> _Exercise requirements_
Word for word, restate every entry shown below.

Plain-text document sources
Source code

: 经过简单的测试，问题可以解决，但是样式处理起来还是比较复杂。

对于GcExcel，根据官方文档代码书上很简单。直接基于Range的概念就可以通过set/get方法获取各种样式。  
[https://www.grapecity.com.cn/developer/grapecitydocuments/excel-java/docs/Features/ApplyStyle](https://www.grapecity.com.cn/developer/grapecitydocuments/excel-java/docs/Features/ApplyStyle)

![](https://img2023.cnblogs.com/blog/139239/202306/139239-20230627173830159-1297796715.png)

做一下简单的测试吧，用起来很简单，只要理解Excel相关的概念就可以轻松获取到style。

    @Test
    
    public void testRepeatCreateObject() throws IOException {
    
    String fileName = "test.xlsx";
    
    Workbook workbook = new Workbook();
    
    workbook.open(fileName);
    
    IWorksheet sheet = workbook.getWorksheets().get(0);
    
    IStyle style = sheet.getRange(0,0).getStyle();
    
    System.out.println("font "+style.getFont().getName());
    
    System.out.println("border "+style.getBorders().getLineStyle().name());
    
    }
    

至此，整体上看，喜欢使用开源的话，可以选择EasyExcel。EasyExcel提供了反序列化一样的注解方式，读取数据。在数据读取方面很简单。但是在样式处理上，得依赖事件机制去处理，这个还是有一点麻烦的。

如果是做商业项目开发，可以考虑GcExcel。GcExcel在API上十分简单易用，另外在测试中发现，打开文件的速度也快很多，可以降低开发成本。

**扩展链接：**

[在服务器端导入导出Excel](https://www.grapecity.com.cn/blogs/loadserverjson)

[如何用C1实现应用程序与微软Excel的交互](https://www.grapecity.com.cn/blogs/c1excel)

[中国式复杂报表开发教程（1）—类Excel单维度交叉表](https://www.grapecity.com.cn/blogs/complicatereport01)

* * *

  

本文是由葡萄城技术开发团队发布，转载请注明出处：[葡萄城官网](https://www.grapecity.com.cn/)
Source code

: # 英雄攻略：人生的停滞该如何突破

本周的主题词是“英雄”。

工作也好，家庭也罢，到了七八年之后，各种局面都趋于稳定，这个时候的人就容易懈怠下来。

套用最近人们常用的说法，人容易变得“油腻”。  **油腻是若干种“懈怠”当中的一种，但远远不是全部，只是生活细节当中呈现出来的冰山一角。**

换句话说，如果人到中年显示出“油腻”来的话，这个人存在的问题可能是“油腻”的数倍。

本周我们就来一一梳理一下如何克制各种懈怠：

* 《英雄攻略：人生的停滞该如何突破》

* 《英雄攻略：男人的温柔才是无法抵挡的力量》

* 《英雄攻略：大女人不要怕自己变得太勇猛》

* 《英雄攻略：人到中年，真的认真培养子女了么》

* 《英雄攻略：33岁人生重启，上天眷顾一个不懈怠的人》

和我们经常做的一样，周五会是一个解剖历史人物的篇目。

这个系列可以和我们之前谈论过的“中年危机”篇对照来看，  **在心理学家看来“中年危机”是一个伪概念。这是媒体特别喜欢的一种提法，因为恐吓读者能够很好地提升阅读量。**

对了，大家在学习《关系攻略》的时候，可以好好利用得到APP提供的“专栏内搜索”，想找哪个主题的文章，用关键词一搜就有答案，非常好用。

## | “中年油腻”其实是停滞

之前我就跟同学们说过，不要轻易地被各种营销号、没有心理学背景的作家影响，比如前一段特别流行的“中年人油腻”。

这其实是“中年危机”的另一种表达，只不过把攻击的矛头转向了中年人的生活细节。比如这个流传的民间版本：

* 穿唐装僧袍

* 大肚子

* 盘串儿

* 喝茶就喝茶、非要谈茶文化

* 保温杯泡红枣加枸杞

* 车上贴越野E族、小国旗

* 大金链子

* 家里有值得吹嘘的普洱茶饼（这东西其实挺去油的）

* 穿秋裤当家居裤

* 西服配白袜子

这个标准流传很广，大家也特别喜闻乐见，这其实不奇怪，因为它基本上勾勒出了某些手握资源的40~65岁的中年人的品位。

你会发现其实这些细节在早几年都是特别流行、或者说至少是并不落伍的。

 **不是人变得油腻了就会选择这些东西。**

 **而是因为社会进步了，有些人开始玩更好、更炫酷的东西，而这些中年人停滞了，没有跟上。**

> _Result of this exercise_
Source code

: 经过简单的测试，问题可以解决，但是样式处理起来还是比较复杂。

对于GcExcel，根据官方文档代码书上很简单。直接基于Range的概念就可以通过set/get方法获取各种样式。  
[https://www.grapecity.com.cn/developer/grapecitydocuments/excel-java/docs/Features/ApplyStyle](https://www.grapecity.com.cn/developer/grapecitydocuments/excel-java/docs/Features/ApplyStyle)

![](https://img2023.cnblogs.com/blog/139239/202306/139239-20230627173830159-1297796715.png)

做一下简单的测试吧，用起来很简单，只要理解Excel相关的概念就可以轻松获取到style。

    @Test
    
    public void testRepeatCreateObject() throws IOException {
    
    String fileName = "test.xlsx";
    
    Workbook workbook = new Workbook();
    
    workbook.open(fileName);
    
    IWorksheet sheet = workbook.getWorksheets().get(0);
    
    IStyle style = sheet.getRange(0,0).getStyle();
    
    System.out.println("font "+style.getFont().getName());
    
    System.out.println("border "+style.getBorders().getLineStyle().name());
    
    }
    

至此，整体上看，喜欢使用开源的话，可以选择EasyExcel。EasyExcel提供了反序列化一样的注解方式，读取数据。在数据读取方面很简单。但是在样式处理上，得依赖事件机制去处理，这个还是有一点麻烦的。

如果是做商业项目开发，可以考虑GcExcel。GcExcel在API上十分简单易用，另外在测试中发现，打开文件的速度也快很多，可以降低开发成本。

**扩展链接：**

[在服务器端导入导出Excel](https://www.grapecity.com.cn/blogs/loadserverjson)

[如何用C1实现应用程序与微软Excel的交互](https://www.grapecity.com.cn/blogs/c1excel)

[中国式复杂报表开发教程（1）—类Excel单维度交叉表](https://www.grapecity.com.cn/blogs/complicatereport01)

* * *

  

本文是由葡萄城技术开发团队发布，转载请注明出处：[葡萄城官网](https://www.grapecity.com.cn/)
Source code

: # 英雄攻略：人生的停滞该如何突破

本周的主题词是“英雄”。

工作也好，家庭也罢，到了七八年之后，各种局面都趋于稳定，这个时候的人就容易懈怠下来。

套用最近人们常用的说法，人容易变得“油腻”。  **油腻是若干种“懈怠”当中的一种，但远远不是全部，只是生活细节当中呈现出来的冰山一角。**

换句话说，如果人到中年显示出“油腻”来的话，这个人存在的问题可能是“油腻”的数倍。

本周我们就来一一梳理一下如何克制各种懈怠：

* 《英雄攻略：人生的停滞该如何突破》

* 《英雄攻略：男人的温柔才是无法抵挡的力量》

* 《英雄攻略：大女人不要怕自己变得太勇猛》

* 《英雄攻略：人到中年，真的认真培养子女了么》

* 《英雄攻略：33岁人生重启，上天眷顾一个不懈怠的人》

和我们经常做的一样，周五会是一个解剖历史人物的篇目。

这个系列可以和我们之前谈论过的“中年危机”篇对照来看，  **在心理学家看来“中年危机”是一个伪概念。这是媒体特别喜欢的一种提法，因为恐吓读者能够很好地提升阅读量。**

对了，大家在学习《关系攻略》的时候，可以好好利用得到APP提供的“专栏内搜索”，想找哪个主题的文章，用关键词一搜就有答案，非常好用。

## | “中年油腻”其实是停滞

之前我就跟同学们说过，不要轻易地被各种营销号、没有心理学背景的作家影响，比如前一段特别流行的“中年人油腻”。

这其实是“中年危机”的另一种表达，只不过把攻击的矛头转向了中年人的生活细节。比如这个流传的民间版本：

* 穿唐装僧袍

* 大肚子

* 盘串儿

* 喝茶就喝茶、非要谈茶文化

* 保温杯泡红枣加枸杞

* 车上贴越野E族、小国旗

* 大金链子

* 家里有值得吹嘘的普洱茶饼（这东西其实挺去油的）

* 穿秋裤当家居裤

* 西服配白袜子

这个标准流传很广，大家也特别喜闻乐见，这其实不奇怪，因为它基本上勾勒出了某些手握资源的40~65岁的中年人的品位。

你会发现其实这些细节在早几年都是特别流行、或者说至少是并不落伍的。

 **不是人变得油腻了就会选择这些东西。**

 **而是因为社会进步了，有些人开始玩更好、更炫酷的东西，而这些中年人停滞了，没有跟上。**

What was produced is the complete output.